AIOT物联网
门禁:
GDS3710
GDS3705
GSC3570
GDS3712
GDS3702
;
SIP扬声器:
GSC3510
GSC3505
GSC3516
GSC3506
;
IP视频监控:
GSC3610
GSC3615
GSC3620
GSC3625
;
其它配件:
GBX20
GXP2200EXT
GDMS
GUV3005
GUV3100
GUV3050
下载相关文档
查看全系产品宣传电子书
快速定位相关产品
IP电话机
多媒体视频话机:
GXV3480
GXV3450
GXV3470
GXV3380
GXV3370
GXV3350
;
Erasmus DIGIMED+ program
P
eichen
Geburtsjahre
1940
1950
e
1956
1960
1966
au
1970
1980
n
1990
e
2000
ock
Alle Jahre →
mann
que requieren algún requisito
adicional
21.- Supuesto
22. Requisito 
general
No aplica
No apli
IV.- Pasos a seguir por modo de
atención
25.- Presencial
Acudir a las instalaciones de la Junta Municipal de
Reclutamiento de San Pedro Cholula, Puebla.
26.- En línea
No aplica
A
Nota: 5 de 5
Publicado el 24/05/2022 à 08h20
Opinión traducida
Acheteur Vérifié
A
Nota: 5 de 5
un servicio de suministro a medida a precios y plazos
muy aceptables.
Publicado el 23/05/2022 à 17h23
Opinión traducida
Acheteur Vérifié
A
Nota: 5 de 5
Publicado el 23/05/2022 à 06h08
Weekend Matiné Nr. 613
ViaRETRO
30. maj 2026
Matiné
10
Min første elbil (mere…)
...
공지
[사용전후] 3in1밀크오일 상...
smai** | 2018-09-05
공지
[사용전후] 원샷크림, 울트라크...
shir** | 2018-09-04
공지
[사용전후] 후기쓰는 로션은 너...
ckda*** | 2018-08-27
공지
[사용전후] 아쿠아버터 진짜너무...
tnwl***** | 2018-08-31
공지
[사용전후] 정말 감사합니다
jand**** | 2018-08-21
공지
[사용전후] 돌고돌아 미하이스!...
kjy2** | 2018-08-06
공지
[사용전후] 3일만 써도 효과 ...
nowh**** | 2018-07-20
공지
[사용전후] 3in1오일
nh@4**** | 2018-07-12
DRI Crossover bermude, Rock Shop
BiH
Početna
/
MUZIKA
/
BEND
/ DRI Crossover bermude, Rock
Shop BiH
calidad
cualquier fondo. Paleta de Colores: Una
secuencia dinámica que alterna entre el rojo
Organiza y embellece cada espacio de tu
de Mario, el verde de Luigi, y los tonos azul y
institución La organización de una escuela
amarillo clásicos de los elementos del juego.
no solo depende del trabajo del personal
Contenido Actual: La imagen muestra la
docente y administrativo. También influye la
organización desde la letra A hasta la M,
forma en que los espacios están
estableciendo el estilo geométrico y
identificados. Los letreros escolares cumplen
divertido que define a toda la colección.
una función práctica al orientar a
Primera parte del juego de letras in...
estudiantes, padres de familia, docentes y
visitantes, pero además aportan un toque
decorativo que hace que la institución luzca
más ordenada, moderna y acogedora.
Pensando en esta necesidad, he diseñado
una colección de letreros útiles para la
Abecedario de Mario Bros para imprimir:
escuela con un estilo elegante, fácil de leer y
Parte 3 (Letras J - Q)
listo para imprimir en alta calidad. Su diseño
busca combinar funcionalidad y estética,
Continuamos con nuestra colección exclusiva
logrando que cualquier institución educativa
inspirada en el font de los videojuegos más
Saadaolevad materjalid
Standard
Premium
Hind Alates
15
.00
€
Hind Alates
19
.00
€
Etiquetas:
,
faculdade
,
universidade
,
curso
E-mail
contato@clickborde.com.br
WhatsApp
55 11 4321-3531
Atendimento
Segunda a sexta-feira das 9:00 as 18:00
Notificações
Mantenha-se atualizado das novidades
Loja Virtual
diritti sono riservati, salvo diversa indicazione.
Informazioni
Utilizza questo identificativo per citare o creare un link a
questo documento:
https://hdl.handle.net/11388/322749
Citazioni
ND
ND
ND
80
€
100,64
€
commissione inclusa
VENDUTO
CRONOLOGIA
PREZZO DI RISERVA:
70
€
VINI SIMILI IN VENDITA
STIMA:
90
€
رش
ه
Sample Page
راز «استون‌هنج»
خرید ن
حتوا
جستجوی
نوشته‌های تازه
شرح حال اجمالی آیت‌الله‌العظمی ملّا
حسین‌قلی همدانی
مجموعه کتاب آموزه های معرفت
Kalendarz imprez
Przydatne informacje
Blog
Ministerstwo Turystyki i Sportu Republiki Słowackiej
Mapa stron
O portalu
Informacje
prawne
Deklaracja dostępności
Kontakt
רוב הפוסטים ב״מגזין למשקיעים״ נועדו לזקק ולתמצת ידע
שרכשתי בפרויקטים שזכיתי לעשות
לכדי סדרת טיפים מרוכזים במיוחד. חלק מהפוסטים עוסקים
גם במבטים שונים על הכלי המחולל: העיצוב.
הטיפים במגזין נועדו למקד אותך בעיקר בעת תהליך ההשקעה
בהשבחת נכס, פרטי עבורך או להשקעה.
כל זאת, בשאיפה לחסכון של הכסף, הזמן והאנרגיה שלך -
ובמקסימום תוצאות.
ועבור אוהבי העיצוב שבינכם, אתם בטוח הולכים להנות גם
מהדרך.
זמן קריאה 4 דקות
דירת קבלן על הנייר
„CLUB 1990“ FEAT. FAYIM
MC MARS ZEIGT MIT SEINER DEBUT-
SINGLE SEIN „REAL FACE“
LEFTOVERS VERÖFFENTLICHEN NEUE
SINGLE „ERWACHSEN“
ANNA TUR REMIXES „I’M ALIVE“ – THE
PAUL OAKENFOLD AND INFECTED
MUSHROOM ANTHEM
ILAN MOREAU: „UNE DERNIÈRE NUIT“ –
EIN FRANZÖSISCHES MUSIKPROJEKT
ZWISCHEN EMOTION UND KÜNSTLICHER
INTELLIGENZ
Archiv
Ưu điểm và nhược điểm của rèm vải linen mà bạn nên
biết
^^^^^^^^^^^^^^^^
TASK:
For each line above that contains "institución", make a copy.

TASK RESPONSE:
institución La organización de una escuela
decorativo que hace que la institución luzca
logrando que cualquier institución educativa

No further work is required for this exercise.